Energy/Exercise Like any working dog, German Shepherds need a job. If you don’t provide one, they will find one of their own. And you probably won’t like what they choose!
Prey Drive Like a lot of working dogs, German Shepherds are often bred for what’s known as a high prey drive. This means if they see something running, or just moving quickly, they want to chase it. That obviously can include the family cat(s). It can also make them hard to control on a walk if anything moves quickly in their environment. I had one puppy that came unglued when a large grasshopper jumped in front of her!
German Shepherds as a Family Dog: Good Idea
Now let’s review the reasons that German Shepherds make the best family dogs!
Presence German Shepherds are large dogs that immediately command respect. Once you get over feeling annoyed as people cross the street when you’re walking your dog, you’ll learn to appreciate the fact that no one breaks into a house with a German Shepherd!
Socialization With proper training, your German Shepherd can expect that all people and other animals are fundamentally good and so enjoy their company. They’ll play well with your friends’ dog(s) and your friends. The key is to begin socializing early.
Breeding Just as there are irresponsible breeders, there are also fantastic breeders. Pet lines or show lines will make a better family dog than strong working lines. If you want to go this route, you will need to spend some money, but you can be picky and get a dog whose parents’ hips have been certified by the Orthopedic Foundation for Animals (OFA) “Good” and/or “Excellent” which means your dog will have a very small chance of having dysplasia.
Intelligence German Shepherds are a very intelligent breed who can solve problems. They can be trained to independently perform complex tasks for their owner(s).
Loyalty/Protection German Shepherds naturally bond to their family and seek to protect them from harm. With proper training they will love, respect and care for their people. Even if you just run to the store, upon your return they will greet you like you’ve been gone for years!
Energy/Exercise German Shepherds are natural athletes with a lot of energy. It takes a LOT to tire one out. Your children can play with them as long as they want! They can easily handle 4 to 5 miles of walking/jogging a day. And they’ll still be willing to play ball in the park afterward!

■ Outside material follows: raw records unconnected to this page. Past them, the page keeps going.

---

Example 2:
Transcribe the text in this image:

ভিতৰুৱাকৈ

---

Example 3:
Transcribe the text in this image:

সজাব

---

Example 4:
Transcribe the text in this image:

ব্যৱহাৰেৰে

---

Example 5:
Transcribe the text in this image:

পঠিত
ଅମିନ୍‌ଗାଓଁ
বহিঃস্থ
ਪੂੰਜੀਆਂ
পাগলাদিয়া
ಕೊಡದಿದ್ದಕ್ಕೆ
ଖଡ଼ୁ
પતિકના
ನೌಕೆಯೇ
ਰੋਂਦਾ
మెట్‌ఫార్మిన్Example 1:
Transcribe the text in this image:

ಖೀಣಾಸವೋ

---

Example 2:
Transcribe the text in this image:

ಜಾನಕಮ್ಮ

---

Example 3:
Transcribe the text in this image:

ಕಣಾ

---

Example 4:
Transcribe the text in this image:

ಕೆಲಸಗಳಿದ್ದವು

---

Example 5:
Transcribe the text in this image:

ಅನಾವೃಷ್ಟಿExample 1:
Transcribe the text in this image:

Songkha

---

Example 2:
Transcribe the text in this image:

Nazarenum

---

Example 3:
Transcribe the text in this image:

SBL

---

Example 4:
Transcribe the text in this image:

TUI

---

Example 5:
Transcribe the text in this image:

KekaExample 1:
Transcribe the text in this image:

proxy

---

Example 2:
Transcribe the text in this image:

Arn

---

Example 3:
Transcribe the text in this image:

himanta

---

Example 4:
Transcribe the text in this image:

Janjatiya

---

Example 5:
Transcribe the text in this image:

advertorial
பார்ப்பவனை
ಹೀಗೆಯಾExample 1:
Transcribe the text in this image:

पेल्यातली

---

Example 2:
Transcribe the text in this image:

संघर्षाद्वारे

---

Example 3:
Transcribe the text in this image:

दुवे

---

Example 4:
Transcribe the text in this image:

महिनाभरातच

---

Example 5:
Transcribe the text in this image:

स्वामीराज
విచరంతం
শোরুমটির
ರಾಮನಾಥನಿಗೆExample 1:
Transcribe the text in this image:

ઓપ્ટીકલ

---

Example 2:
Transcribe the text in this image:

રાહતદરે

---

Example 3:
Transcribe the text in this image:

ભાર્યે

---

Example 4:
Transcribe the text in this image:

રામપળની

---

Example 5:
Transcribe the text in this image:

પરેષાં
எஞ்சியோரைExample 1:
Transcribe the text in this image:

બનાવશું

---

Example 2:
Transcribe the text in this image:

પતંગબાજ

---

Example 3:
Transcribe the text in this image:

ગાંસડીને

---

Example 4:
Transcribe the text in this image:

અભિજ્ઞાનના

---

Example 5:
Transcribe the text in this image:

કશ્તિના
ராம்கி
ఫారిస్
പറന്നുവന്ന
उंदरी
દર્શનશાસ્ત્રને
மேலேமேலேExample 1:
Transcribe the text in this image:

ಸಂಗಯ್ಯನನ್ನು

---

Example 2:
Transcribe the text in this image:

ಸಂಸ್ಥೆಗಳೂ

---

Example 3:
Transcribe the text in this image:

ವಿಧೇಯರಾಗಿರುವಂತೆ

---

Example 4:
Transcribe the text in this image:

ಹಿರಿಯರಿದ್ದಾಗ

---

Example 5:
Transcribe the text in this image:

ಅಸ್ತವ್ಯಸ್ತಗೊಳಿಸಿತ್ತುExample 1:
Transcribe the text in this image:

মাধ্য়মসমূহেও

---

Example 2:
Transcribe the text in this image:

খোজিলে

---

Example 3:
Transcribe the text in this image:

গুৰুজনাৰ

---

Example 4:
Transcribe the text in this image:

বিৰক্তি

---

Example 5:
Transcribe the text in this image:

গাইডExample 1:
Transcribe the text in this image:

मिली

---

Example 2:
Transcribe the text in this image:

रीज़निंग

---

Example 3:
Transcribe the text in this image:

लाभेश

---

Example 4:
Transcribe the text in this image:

Prey Drive Dogs with a high prey drive tend to be very trainable. The hardest dog to train is the one that doesn’t care about anything. But if your dog loves the ball or toy, then giving the ball is a reward, withholding the ball is a correction. You can use these 2 motivators to train all kinds of different behaviors.
German Shepherds can be a great choice for a family dog as long as you understand what you’re getting yourself into. As you can see in the last 2 sections, the same qualities that make them a poor choice for a family dog can also make them a good choice. The difference is training and socialization. Socialization is most important when they are young – 4 to 8 months. Training never ending. So is getting a German Shepherd as a family dog a bad or a good idea? Yes!